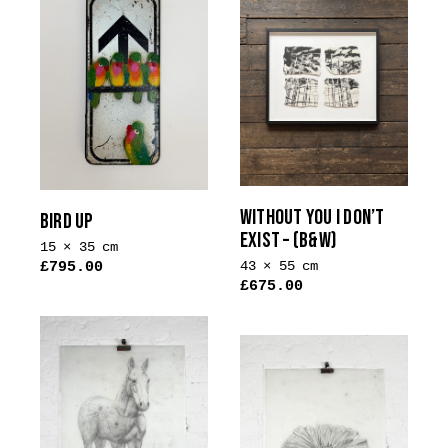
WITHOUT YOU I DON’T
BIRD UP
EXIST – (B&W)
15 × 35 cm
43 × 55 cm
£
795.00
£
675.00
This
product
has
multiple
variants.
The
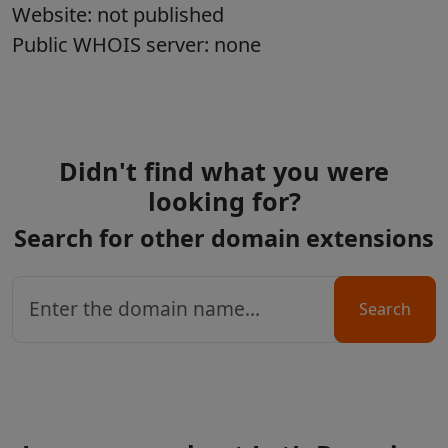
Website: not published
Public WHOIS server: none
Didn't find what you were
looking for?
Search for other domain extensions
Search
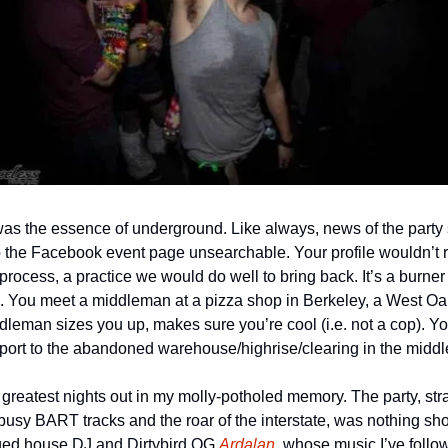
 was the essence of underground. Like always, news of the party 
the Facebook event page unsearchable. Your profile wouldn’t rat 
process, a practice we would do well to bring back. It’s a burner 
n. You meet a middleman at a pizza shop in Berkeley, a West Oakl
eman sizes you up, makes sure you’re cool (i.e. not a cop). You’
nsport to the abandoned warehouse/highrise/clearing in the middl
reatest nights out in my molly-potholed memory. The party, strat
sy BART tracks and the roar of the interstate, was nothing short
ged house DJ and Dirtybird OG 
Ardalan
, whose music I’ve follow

==

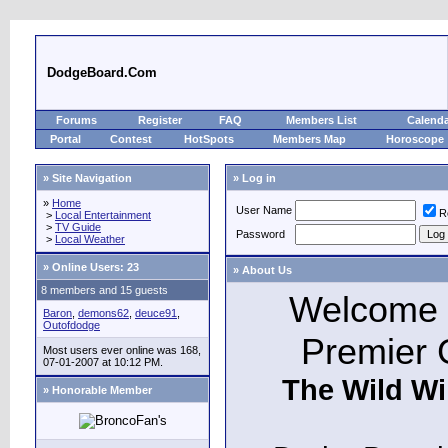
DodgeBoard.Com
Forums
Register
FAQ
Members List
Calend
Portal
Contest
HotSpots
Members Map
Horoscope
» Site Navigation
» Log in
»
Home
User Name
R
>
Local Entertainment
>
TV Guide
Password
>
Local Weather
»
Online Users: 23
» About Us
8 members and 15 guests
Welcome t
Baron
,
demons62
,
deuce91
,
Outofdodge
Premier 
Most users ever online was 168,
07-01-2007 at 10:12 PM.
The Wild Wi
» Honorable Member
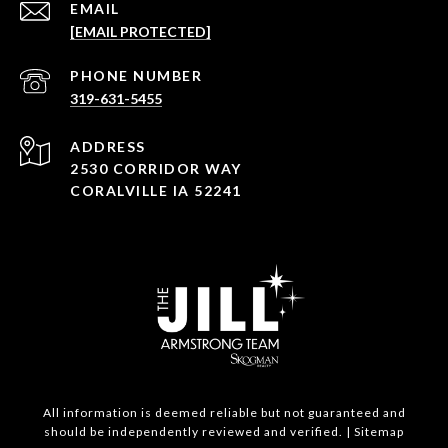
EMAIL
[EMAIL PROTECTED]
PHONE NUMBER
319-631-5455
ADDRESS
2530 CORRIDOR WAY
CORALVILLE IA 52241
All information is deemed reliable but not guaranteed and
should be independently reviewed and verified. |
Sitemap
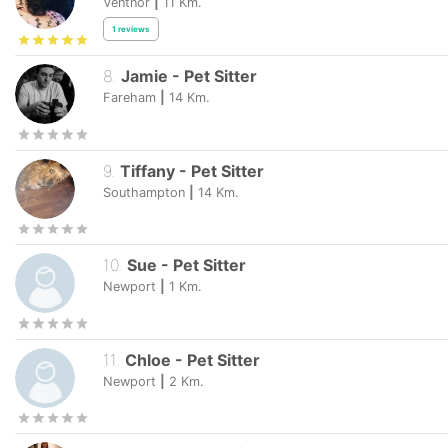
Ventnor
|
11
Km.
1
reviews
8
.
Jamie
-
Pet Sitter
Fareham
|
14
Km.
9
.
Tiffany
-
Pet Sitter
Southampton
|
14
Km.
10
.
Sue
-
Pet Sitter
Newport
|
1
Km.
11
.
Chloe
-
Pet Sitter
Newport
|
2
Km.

:: Your instructions ::
Working from the data above, repeat exactly, and only, the lines that begin at the line containing "WITHOUT YOU I DON’T" and stop after the line containing "the Facebook event"; pictures are not copied.

:: Exercise solution ::
WITHOUT YOU I DON’T
BIRD UP
EXIST – (B&W)
15 × 35 cm
43 × 55 cm
£
795.00
£
675.00
This
product
has
multiple
variants.
The
Website: not published
Public WHOIS server: none
Didn't find what you were
looking for?
Search for other domain extensions
Search
 was the essence of underground. Like always, news of the party 
the Facebook event page unsearchable. Your profile wouldn’t rat 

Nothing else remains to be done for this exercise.